> _Task description_: Lines below that include "CPLA" are the answer; copy each one.

> _Data provided_:
****************
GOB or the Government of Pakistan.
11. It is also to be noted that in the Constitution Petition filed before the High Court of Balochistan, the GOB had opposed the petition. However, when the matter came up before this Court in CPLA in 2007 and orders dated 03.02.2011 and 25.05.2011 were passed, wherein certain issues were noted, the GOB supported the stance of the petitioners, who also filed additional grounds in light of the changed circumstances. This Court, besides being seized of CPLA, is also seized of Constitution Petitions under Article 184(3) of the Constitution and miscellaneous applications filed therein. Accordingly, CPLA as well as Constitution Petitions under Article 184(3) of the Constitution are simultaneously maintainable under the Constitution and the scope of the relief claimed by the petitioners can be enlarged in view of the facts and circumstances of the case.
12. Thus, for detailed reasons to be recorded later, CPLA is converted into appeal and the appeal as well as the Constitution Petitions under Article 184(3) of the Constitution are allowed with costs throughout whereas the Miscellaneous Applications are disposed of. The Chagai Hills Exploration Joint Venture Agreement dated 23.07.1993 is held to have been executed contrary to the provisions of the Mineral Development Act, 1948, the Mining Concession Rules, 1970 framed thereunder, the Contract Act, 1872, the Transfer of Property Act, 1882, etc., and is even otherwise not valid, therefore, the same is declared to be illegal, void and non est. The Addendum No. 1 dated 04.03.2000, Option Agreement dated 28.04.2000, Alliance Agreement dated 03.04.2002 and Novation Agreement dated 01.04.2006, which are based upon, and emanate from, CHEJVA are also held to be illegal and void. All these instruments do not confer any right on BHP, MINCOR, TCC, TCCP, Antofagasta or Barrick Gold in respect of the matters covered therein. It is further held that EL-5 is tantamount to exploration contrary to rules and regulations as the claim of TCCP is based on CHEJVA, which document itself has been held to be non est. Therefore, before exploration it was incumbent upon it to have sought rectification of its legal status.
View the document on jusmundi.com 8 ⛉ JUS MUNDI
****************
> _Your response_:
11. It is also to be noted that in the Constitution Petition filed before the High Court of Balochistan, the GOB had opposed the petition. However, when the matter came up before this Court in CPLA in 2007 and orders dated 03.02.2011 and 25.05.2011 were passed, wherein certain issues were noted, the GOB supported the stance of the petitioners, who also filed additional grounds in light of the changed circumstances. This Court, besides being seized of CPLA, is also seized of Constitution Petitions under Article 184(3) of the Constitution and miscellaneous applications filed therein. Accordingly, CPLA as well as Constitution Petitions under Article 184(3) of the Constitution are simultaneously maintainable under the Constitution and the scope of the relief claimed by the petitioners can be enlarged in view of the facts and circumstances of the case.
12. Thus, for detailed reasons to be recorded later, CPLA is converted into appeal and the appeal as well as the Constitution Petitions under Article 184(3) of the Constitution are allowed with costs throughout whereas the Miscellaneous Applications are disposed of. The Chagai Hills Exploration Joint Venture Agreement dated 23.07.1993 is held to have been executed contrary to the provisions of the Mineral Development Act, 1948, the Mining Concession Rules, 1970 framed thereunder, the Contract Act, 1872, the Transfer of Property Act, 1882, etc., and is even otherwise not valid, therefore, the same is declared to be illegal, void and non est. The Addendum No. 1 dated 04.03.2000, Option Agreement dated 28.04.2000, Alliance Agreement dated 03.04.2002 and Novation Agreement dated 01.04.2006, which are based upon, and emanate from, CHEJVA are also held to be illegal and void. All these instruments do not confer any right on BHP, MINCOR, TCC, TCCP, Antofagasta or Barrick Gold in respect of the matters covered therein. It is further held that EL-5 is tantamount to exploration contrary to rules and regulations as the claim of TCCP is based on CHEJVA, which document itself has been held to be non est. Therefore, before exploration it was incumbent upon it to have sought rectification of its legal status.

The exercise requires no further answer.